Солнце прошло зенит уже больше двух часов тому назад. Рембрандт прислонился к липе, посмотрел на хрупкие стебли молодой травы, первые темные листья подорожника и внезапно понял: он сбросил с себя оковы, и сердце его переполнено сейчас чувством безмерного облегчения. Пусть свобода куплена ценой позора, но завтра он опять сможет писать, и так будет до конца дней его. И слезы, которые струились по его щекам, были одновременно слезами горя и радости: он горевал об отце и радовался тому, что, несмотря на все унижения, все-таки вырвался на свободу.
Пока лодка плыла по каналу в Амстердам, Рембрандт раз десять перечитал записку Эйленбюрха, хотя тот набросал ее в такой спешке, что художник и при десятом чтении извлек из нее не больше, чем понял с первого раза. В ней говорилось, что ван Рейну надлежит прибыть в лавку торговца картинами шестнадцатого мая, к трем часам дня: намечается важный заказ, нечто настолько крупное, что Рембрандт должен явиться в любом случае — даже если сломает себе ногу или утратит кого-либо из ближних. Эйленбюрх, разумеется, еще не знал, что отец Рембрандта умер, и художник побаивался, как бы торговец не смутился, увидев перед собой в трауре того, кому он написал такие легкомысленные слова.

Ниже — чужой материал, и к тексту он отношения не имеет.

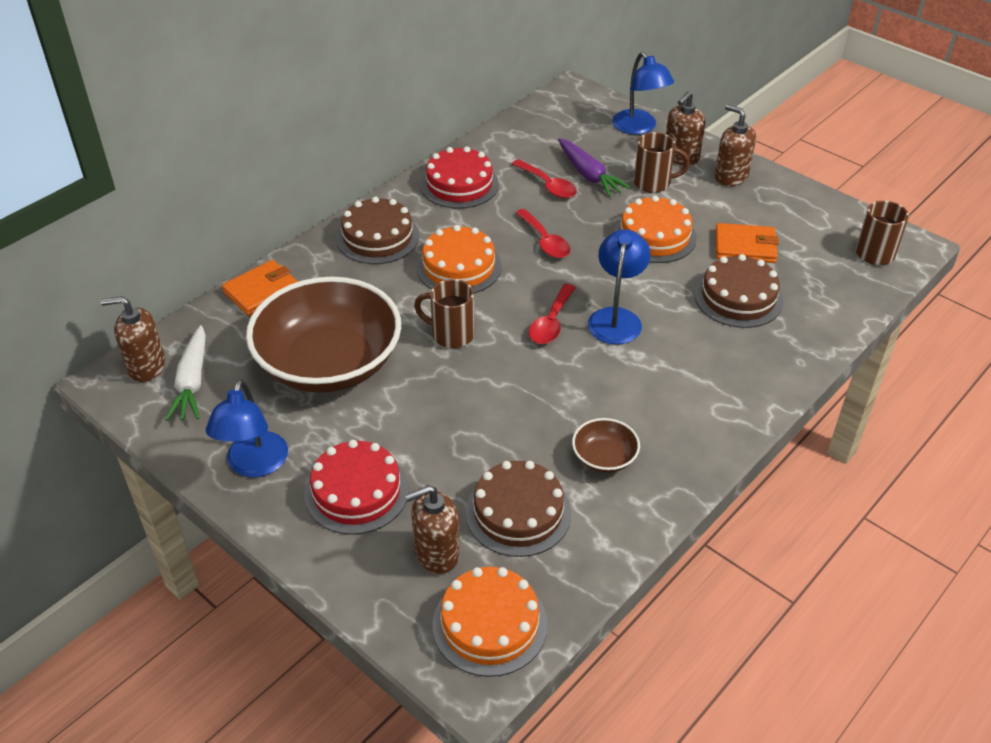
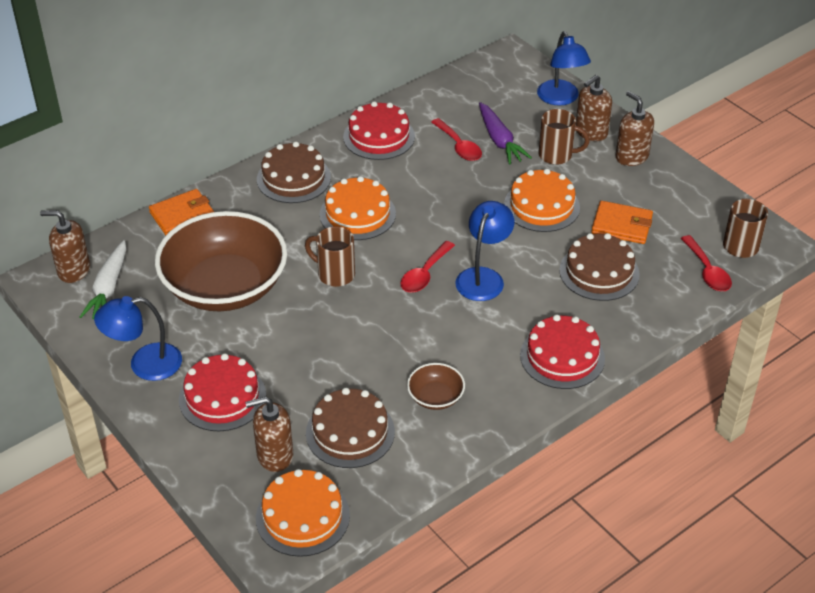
camera: 10 degrees right, 0 degrees up
blue lamp [206,379,288,477] -> blue lamp turned 60 degrees clockwise [94,296,182,381]
red spoon [515,209,570,258] -> red spoon moved to [681,235,732,291]
none -> red cake [520,315,605,389]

Когда художник вошел в лавку, торговца там не было, но ждать пришлось недолго: услышав звяканье дверного колокольчика, ван Эйленбюрх тотчас же спустился с чердака, где хранились те из его сокровищ, которыми он не очень дорожил. Это был фрисландец, еще недостаточно долго проживший в большом городе, чтобы окончательно утратить провинциальный вид. Он отличался изяществом, хрупким телосложением, носил нарядный серый камзол, но в его свежем розоватом лице и белокурых волосах, густых и коротко остриженных, чувствовалось что-то деревенское. При виде Рембрандта его приветливые темно-синие глаза разом потеплели, но тут же затуманились — он увидел, что художник одет в черное.